Custody and Co-parenting: Totally Different Animals

When clients come to me to help them mediate custody, one of the first things we address is the term “custody.”  For most people, the word custody puts conjures up images of people being arrested for something and being put into custody.  In a word, criminal law.  The term custody implies that the children are assigned to the physical control of one parent and that one parent also makes most of the decisions about the children.  It also implies that parents will be competitors when deciding how to share time with the children, after all, only one person can have custody at a time.

But how children’s time is divided between parents is not criminal – while it is a legal matter, it is civil, not criminal.  And in the best circumstances, the parents themselves, with the help of a mediator if necessary, jointly design their own parenting plan taking their lives and their children’s lives into account, without a court telling them what to do.  A judge may still have to review and approve a parenting plan, but in most cases they are only too glad to allow the parents to decide their own parenting plan.

Many states have changed the term “child custody” in their laws into the less threatening and more accurate term –“co-parenting.”  And the term for how parents share parenting of their children is a “parenting plan.”

When parents are using a parenting plan that they have jointly designed, they jointly parent their children—that is, the children physically divide their time between both parents’ homes, and the parents jointly make decisions about the children.  Occasionally, parents choose to allow the children to remain in the home while the parents take turns moving in and out.  One term for that is “nesting.”  For most parents, nesting is a temporary measure—they do it for a few months until the children are more comfortable with the idea of the parents separating—and the parents ultimately secure their own housing with enough room for the children to sleep in both homes.

The best co-parenting of children is flexible – parents agree on how to divide the children’s time with them, but they make allowances for special circumstances.  They give additional time to each other, when, for example, the grandparents are in town.  If the parents wish to go out at night or away for a weekend, they offer the other parent that time with the children before calling a babysitter or one of their parents to watch the children.

If the children normally receive calls from the non-hosting parent at a certain time in the evening, when the children are unavailable for the call, the hosting parent makes sure the children call the non-hosting parent as soon as they are available.  They do this even if is inconvenient, because they know that children do best when they have as much regular contact as possible with both parents.  And they are putting their children’s welfare before their own.

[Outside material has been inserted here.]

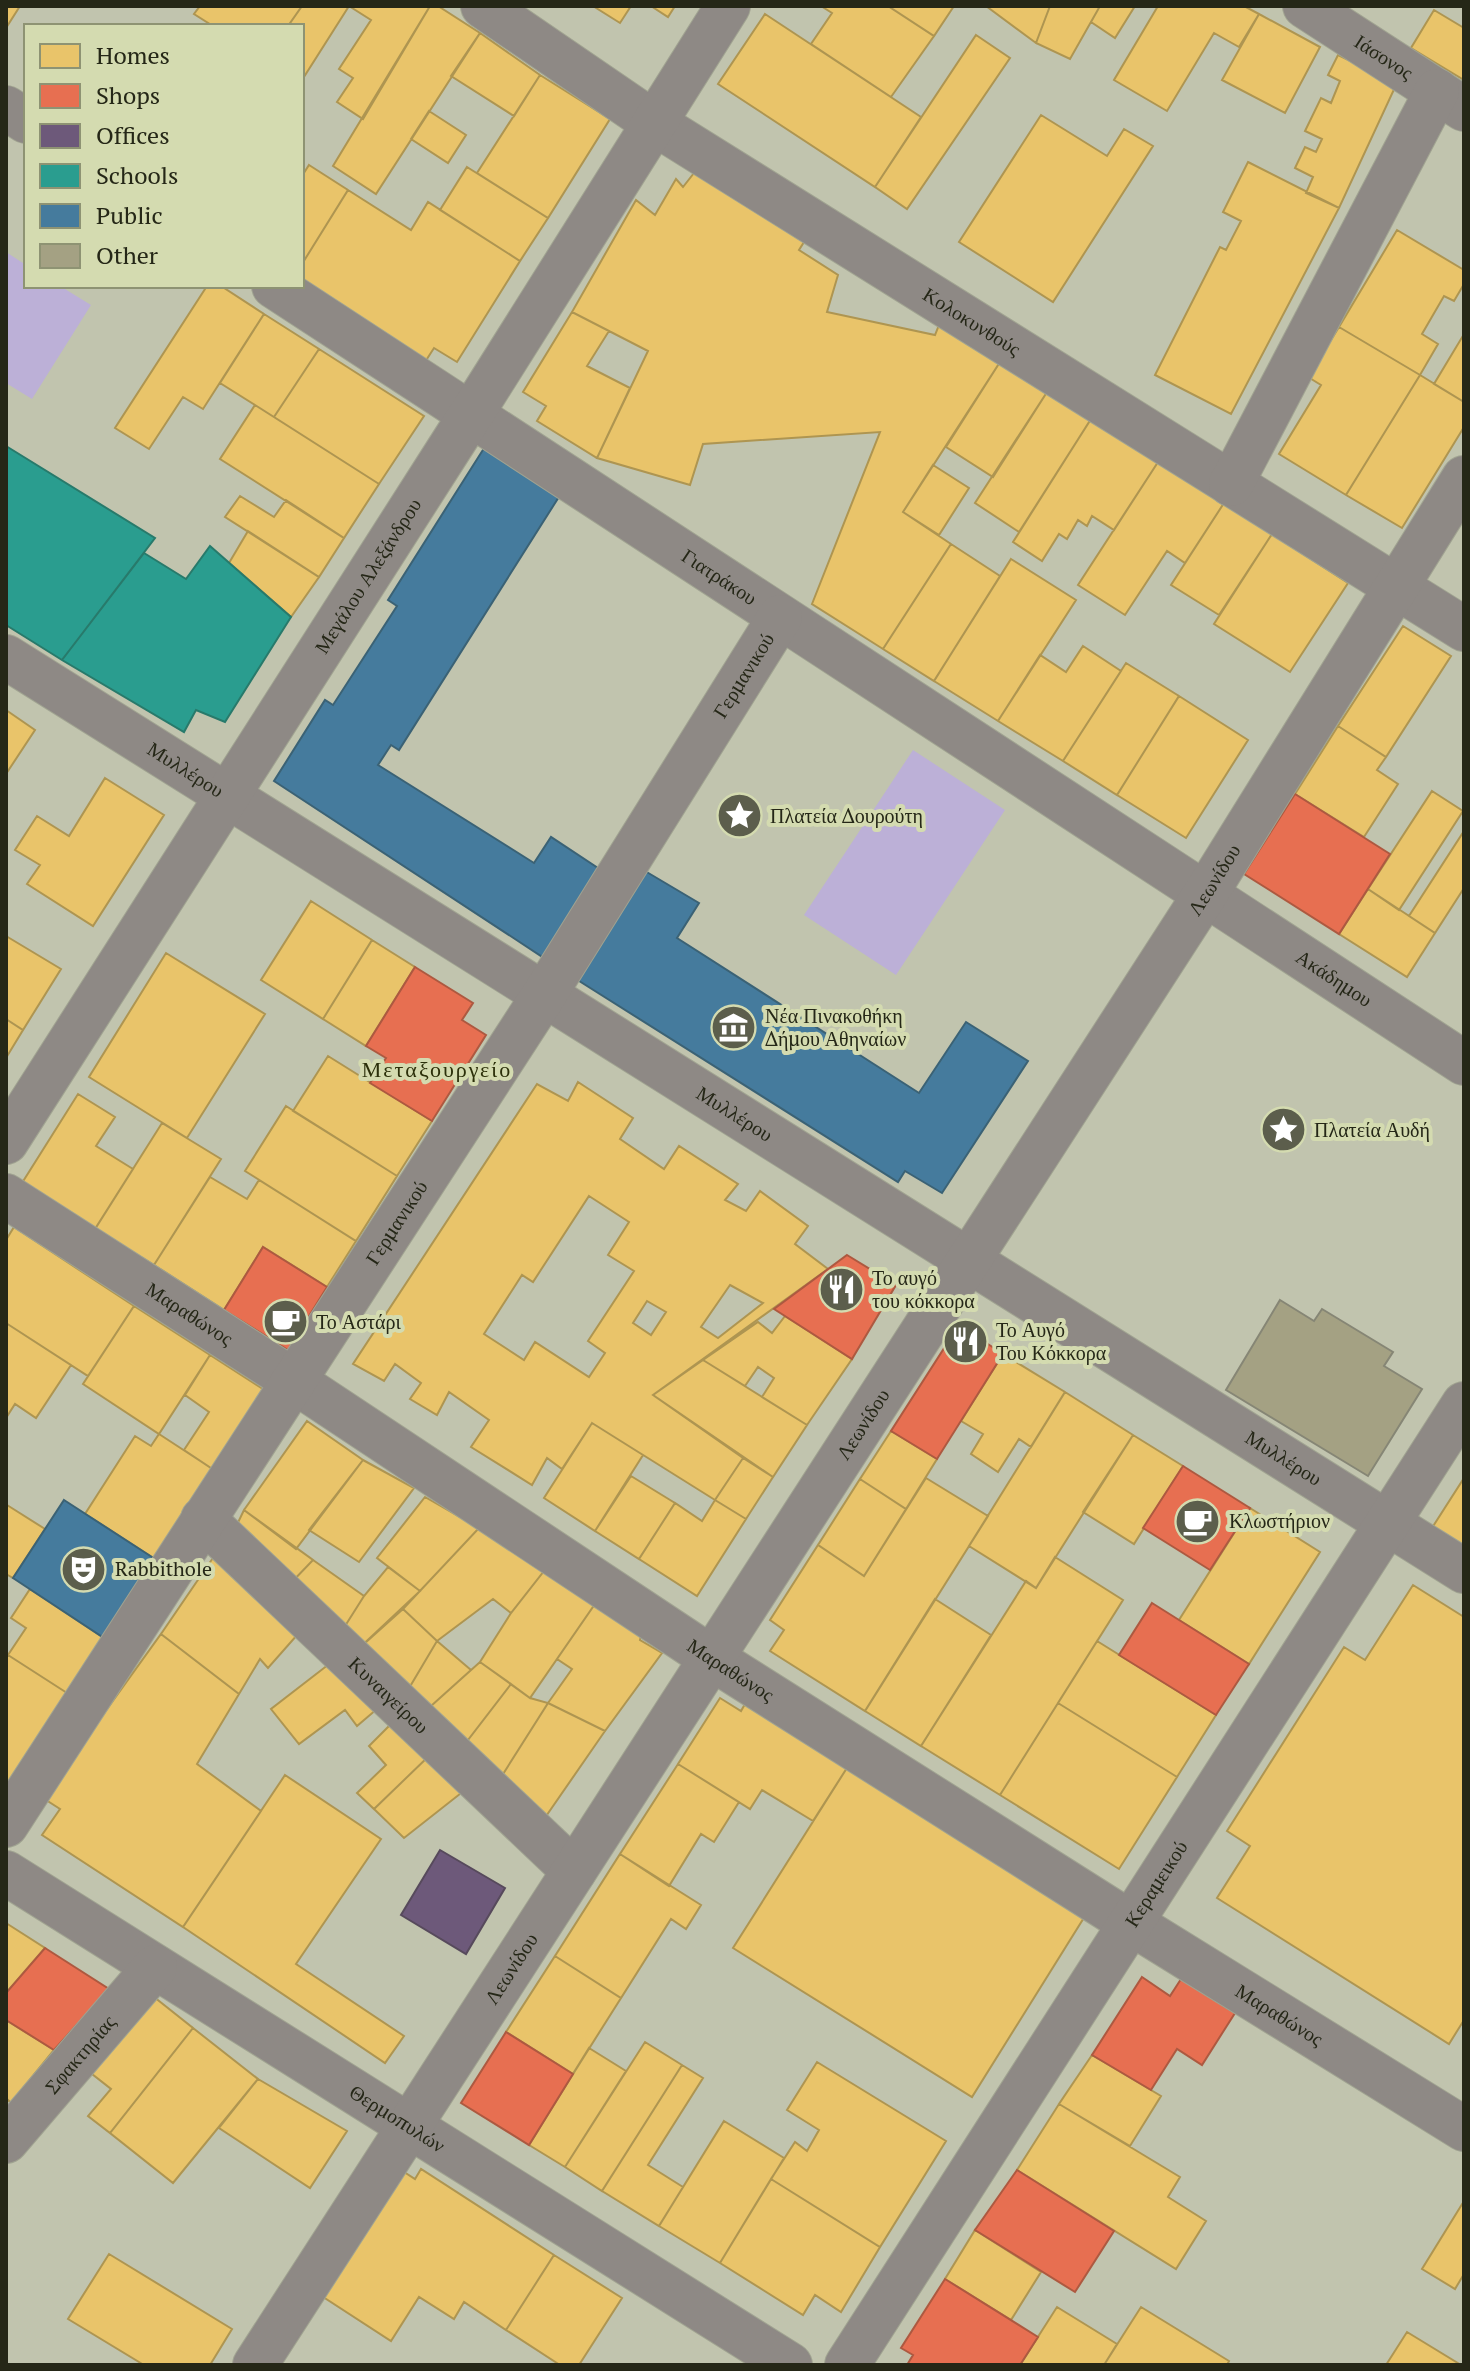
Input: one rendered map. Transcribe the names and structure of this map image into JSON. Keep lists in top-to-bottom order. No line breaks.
{"streets":{"street":["Ιάσονος","Κολοκυνθούς","Μεγάλου Αλεξάνδρου","Γιατράκου","Γερμανικού","Μυλλέρου","Λεωνίδου","Ακάδημου","Μαραθώνος","Κυναιγείρου","Κεραμεικού","Σφακτηρίας","Θερμοπυλών"]},"crossings":[["Κολοκυνθούς","Μεγάλου Αλεξάνδρου"],["Κολοκυνθούς","Λεωνίδου"],["Μεγάλου Αλεξάνδρου","Γιατράκου"],["Μεγάλου Αλεξάνδρου","Μυλλέρου"],["Γιατράκου","Γερμανικού"],["Γιατράκου","Λεωνίδου"],["Γιατράκου","Ακάδημου"],["Γερμανικού","Μυλλέρου"],["Γερμανικού","Μαραθώνος"],["Γερμανικού","Κυναιγείρου"],["Μυλλέρου","Λεωνίδου"],["Μυλλέρου","Κεραμεικού"],["Λεωνίδου","Ακάδημου"],["Λεωνίδου","Μαραθώνος"],["Λεωνίδου","Κυναιγείρου"],["Λεωνίδου","Θερμοπυλών"],["Μαραθώνος","Κεραμεικού"],["Σφακτηρίας","Θερμοπυλών"]],"districts":["Μεταξουργείο"],"places":{"place":["Πλατεία Δουρούτη","Πλατεία Αυδή"],"museum":["Νέα Πινακοθήκη Δήμου Αθηναίων"],"restaurant":["Το αυγό του κόκκορα","Το Αυγό Του Κόκκορα"],"cafe":["Το Αστάρι","Κλωστήριον"],"theatre":["Rabbithole"]},"legend":["Homes","Shops","Offices","Schools","Public","Other"]}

If parents can work cooperatively with each other, even when they disagree about certain parenting issues, this is a gift to the children.  The children see that the parents are not fighting about them, and that even if parents don’t agree, they can work out disagreements without using the children as messengers, or worse, pawns.  When the children themselves become parents, they will have role models on which they can base their own parenting.  And if, God forbid, they should divorce, they will be able to co-parent beautifully and the word “custody” won’t even enter their minds.